**DATA LISTING**
========================

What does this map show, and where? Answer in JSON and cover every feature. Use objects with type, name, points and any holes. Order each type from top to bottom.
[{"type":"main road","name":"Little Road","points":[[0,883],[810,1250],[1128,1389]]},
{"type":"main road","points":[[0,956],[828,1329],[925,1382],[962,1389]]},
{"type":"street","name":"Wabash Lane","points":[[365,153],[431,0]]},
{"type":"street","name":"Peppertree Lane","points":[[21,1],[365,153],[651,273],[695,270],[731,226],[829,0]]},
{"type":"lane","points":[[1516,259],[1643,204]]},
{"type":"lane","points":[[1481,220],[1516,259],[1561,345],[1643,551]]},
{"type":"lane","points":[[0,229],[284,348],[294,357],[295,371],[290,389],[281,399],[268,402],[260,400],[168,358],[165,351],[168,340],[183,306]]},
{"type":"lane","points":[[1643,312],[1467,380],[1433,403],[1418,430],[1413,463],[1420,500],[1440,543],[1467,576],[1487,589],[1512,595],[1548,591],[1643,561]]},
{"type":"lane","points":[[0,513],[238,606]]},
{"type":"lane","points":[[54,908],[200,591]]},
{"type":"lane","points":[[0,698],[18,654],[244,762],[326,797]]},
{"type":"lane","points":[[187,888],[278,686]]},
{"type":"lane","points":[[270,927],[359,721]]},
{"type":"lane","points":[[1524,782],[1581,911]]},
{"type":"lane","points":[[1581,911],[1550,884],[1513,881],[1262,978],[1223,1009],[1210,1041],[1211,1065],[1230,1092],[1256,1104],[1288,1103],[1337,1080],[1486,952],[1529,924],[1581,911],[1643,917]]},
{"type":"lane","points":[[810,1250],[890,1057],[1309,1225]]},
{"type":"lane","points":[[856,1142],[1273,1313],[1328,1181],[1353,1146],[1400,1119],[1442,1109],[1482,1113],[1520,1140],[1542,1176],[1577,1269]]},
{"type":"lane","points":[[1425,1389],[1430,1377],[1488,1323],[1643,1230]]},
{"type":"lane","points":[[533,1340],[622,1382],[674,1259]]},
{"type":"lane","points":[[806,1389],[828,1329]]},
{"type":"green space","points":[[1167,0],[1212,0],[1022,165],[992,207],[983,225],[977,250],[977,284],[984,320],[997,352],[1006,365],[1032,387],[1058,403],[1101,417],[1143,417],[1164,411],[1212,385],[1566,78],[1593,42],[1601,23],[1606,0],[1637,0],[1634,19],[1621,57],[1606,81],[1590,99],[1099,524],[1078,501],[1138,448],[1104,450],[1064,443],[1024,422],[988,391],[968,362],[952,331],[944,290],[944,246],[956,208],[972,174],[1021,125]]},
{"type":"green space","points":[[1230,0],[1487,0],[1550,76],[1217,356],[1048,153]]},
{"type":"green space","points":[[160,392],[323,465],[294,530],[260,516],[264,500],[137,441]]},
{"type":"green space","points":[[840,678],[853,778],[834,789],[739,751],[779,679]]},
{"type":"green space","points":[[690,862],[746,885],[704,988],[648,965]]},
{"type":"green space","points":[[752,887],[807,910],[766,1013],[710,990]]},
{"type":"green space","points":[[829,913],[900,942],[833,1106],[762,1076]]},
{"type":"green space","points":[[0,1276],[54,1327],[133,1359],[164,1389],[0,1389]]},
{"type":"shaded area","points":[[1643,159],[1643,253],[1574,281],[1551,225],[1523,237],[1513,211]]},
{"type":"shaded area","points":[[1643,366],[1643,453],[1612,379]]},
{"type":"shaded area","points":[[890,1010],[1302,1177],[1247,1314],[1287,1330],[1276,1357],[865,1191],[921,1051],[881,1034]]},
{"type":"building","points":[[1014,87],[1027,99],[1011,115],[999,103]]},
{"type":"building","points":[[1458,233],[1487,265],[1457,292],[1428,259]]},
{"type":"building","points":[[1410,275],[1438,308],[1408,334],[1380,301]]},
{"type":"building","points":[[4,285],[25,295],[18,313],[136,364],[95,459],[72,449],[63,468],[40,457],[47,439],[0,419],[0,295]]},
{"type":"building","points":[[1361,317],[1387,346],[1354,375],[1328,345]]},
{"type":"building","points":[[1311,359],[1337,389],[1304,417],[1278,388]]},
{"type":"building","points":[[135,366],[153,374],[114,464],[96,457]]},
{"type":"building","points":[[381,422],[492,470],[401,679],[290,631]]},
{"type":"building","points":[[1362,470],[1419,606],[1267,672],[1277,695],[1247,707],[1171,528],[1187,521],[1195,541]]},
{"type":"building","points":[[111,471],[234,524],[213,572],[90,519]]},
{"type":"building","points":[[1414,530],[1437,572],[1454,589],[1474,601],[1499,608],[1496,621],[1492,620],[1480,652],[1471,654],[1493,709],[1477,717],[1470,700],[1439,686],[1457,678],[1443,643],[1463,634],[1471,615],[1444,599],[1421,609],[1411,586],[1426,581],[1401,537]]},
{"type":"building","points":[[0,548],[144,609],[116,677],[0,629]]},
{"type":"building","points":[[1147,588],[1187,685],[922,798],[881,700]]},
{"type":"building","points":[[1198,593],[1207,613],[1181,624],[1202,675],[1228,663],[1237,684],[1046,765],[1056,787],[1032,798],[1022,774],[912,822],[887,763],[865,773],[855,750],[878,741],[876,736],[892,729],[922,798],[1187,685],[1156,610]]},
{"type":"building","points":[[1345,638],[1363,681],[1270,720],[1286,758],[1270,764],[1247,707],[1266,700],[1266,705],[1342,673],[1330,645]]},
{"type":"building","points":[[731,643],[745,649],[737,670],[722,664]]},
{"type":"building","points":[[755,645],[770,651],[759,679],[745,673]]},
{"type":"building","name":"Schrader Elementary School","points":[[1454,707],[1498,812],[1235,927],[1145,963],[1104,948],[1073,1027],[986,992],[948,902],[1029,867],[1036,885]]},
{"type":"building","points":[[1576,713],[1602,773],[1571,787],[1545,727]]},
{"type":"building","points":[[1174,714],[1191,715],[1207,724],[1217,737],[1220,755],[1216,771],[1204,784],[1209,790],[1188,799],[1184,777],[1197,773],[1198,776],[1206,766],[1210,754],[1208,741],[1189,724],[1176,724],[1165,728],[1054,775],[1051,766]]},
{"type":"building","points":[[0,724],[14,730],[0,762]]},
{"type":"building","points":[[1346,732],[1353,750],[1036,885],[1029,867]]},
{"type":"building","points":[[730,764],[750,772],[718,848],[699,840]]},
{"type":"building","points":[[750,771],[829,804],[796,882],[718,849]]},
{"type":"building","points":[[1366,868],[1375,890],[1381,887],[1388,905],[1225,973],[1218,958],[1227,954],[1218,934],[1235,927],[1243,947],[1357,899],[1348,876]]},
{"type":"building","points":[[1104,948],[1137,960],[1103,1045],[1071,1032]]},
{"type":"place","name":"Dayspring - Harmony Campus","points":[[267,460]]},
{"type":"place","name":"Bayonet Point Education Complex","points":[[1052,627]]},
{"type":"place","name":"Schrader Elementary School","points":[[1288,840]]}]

========================

**EXERCISE AIM**
Return each line of the records above exactly as it reads.

**WRITTEN ANSWER**
What does this map show, and where? Answer in JSON and cover every feature. Use objects with type, name, points and any holes. Order each type from top to bottom.
[{"type":"main road","name":"Little Road","points":[[0,883],[810,1250],[1128,1389]]},
{"type":"main road","points":[[0,956],[828,1329],[925,1382],[962,1389]]},
{"type":"street","name":"Wabash Lane","points":[[365,153],[431,0]]},
{"type":"street","name":"Peppertree Lane","points":[[21,1],[365,153],[651,273],[695,270],[731,226],[829,0]]},
{"type":"lane","points":[[1516,259],[1643,204]]},
{"type":"lane","points":[[1481,220],[1516,259],[1561,345],[1643,551]]},
{"type":"lane","points":[[0,229],[284,348],[294,357],[295,371],[290,389],[281,399],[268,402],[260,400],[168,358],[165,351],[168,340],[183,306]]},
{"type":"lane","points":[[1643,312],[1467,380],[1433,403],[1418,430],[1413,463],[1420,500],[1440,543],[1467,576],[1487,589],[1512,595],[1548,591],[1643,561]]},
{"type":"lane","points":[[0,513],[238,606]]},
{"type":"lane","points":[[54,908],[200,591]]},
{"type":"lane","points":[[0,698],[18,654],[244,762],[326,797]]},
{"type":"lane","points":[[187,888],[278,686]]},
{"type":"lane","points":[[270,927],[359,721]]},
{"type":"lane","points":[[1524,782],[1581,911]]},
{"type":"lane","points":[[1581,911],[1550,884],[1513,881],[1262,978],[1223,1009],[1210,1041],[1211,1065],[1230,1092],[1256,1104],[1288,1103],[1337,1080],[1486,952],[1529,924],[1581,911],[1643,917]]},
{"type":"lane","points":[[810,1250],[890,1057],[1309,1225]]},
{"type":"lane","points":[[856,1142],[1273,1313],[1328,1181],[1353,1146],[1400,1119],[1442,1109],[1482,1113],[1520,1140],[1542,1176],[1577,1269]]},
{"type":"lane","points":[[1425,1389],[1430,1377],[1488,1323],[1643,1230]]},
{"type":"lane","points":[[533,1340],[622,1382],[674,1259]]},
{"type":"lane","points":[[806,1389],[828,1329]]},
{"type":"green space","points":[[1167,0],[1212,0],[1022,165],[992,207],[983,225],[977,250],[977,284],[984,320],[997,352],[1006,365],[1032,387],[1058,403],[1101,417],[1143,417],[1164,411],[1212,385],[1566,78],[1593,42],[1601,23],[1606,0],[1637,0],[1634,19],[1621,57],[1606,81],[1590,99],[1099,524],[1078,501],[1138,448],[1104,450],[1064,443],[1024,422],[988,391],[968,362],[952,331],[944,290],[944,246],[956,208],[972,174],[1021,125]]},
{"type":"green space","points":[[1230,0],[1487,0],[1550,76],[1217,356],[1048,153]]},
{"type":"green space","points":[[160,392],[323,465],[294,530],[260,516],[264,500],[137,441]]},
{"type":"green space","points":[[840,678],[853,778],[834,789],[739,751],[779,679]]},
{"type":"green space","points":[[690,862],[746,885],[704,988],[648,965]]},
{"type":"green space","points":[[752,887],[807,910],[766,1013],[710,990]]},
{"type":"green space","points":[[829,913],[900,942],[833,1106],[762,1076]]},
{"type":"green space","points":[[0,1276],[54,1327],[133,1359],[164,1389],[0,1389]]},
{"type":"shaded area","points":[[1643,159],[1643,253],[1574,281],[1551,225],[1523,237],[1513,211]]},
{"type":"shaded area","points":[[1643,366],[1643,453],[1612,379]]},
{"type":"shaded area","points":[[890,1010],[1302,1177],[1247,1314],[1287,1330],[1276,1357],[865,1191],[921,1051],[881,1034]]},
{"type":"building","points":[[1014,87],[1027,99],[1011,115],[999,103]]},
{"type":"building","points":[[1458,233],[1487,265],[1457,292],[1428,259]]},
{"type":"building","points":[[1410,275],[1438,308],[1408,334],[1380,301]]},
{"type":"building","points":[[4,285],[25,295],[18,313],[136,364],[95,459],[72,449],[63,468],[40,457],[47,439],[0,419],[0,295]]},
{"type":"building","points":[[1361,317],[1387,346],[1354,375],[1328,345]]},
{"type":"building","points":[[1311,359],[1337,389],[1304,417],[1278,388]]},
{"type":"building","points":[[135,366],[153,374],[114,464],[96,457]]},
{"type":"building","points":[[381,422],[492,470],[401,679],[290,631]]},
{"type":"building","points":[[1362,470],[1419,606],[1267,672],[1277,695],[1247,707],[1171,528],[1187,521],[1195,541]]},
{"type":"building","points":[[111,471],[234,524],[213,572],[90,519]]},
{"type":"building","points":[[1414,530],[1437,572],[1454,589],[1474,601],[1499,608],[1496,621],[1492,620],[1480,652],[1471,654],[1493,709],[1477,717],[1470,700],[1439,686],[1457,678],[1443,643],[1463,634],[1471,615],[1444,599],[1421,609],[1411,586],[1426,581],[1401,537]]},
{"type":"building","points":[[0,548],[144,609],[116,677],[0,629]]},
{"type":"building","points":[[1147,588],[1187,685],[922,798],[881,700]]},
{"type":"building","points":[[1198,593],[1207,613],[1181,624],[1202,675],[1228,663],[1237,684],[1046,765],[1056,787],[1032,798],[1022,774],[912,822],[887,763],[865,773],[855,750],[878,741],[876,736],[892,729],[922,798],[1187,685],[1156,610]]},
{"type":"building","points":[[1345,638],[1363,681],[1270,720],[1286,758],[1270,764],[1247,707],[1266,700],[1266,705],[1342,673],[1330,645]]},
{"type":"building","points":[[731,643],[745,649],[737,670],[722,664]]},
{"type":"building","points":[[755,645],[770,651],[759,679],[745,673]]},
{"type":"building","name":"Schrader Elementary School","points":[[1454,707],[1498,812],[1235,927],[1145,963],[1104,948],[1073,1027],[986,992],[948,902],[1029,867],[1036,885]]},
{"type":"building","points":[[1576,713],[1602,773],[1571,787],[1545,727]]},
{"type":"building","points":[[1174,714],[1191,715],[1207,724],[1217,737],[1220,755],[1216,771],[1204,784],[1209,790],[1188,799],[1184,777],[1197,773],[1198,776],[1206,766],[1210,754],[1208,741],[1189,724],[1176,724],[1165,728],[1054,775],[1051,766]]},
{"type":"building","points":[[0,724],[14,730],[0,762]]},
{"type":"building","points":[[1346,732],[1353,750],[1036,885],[1029,867]]},
{"type":"building","points":[[730,764],[750,772],[718,848],[699,840]]},
{"type":"building","points":[[750,771],[829,804],[796,882],[718,849]]},
{"type":"building","points":[[1366,868],[1375,890],[1381,887],[1388,905],[1225,973],[1218,958],[1227,954],[1218,934],[1235,927],[1243,947],[1357,899],[1348,876]]},
{"type":"building","points":[[1104,948],[1137,960],[1103,1045],[1071,1032]]},
{"type":"place","name":"Dayspring - Harmony Campus","points":[[267,460]]},
{"type":"place","name":"Bayonet Point Education Complex","points":[[1052,627]]},
{"type":"place","name":"Schrader Elementary School","points":[[1288,840]]}]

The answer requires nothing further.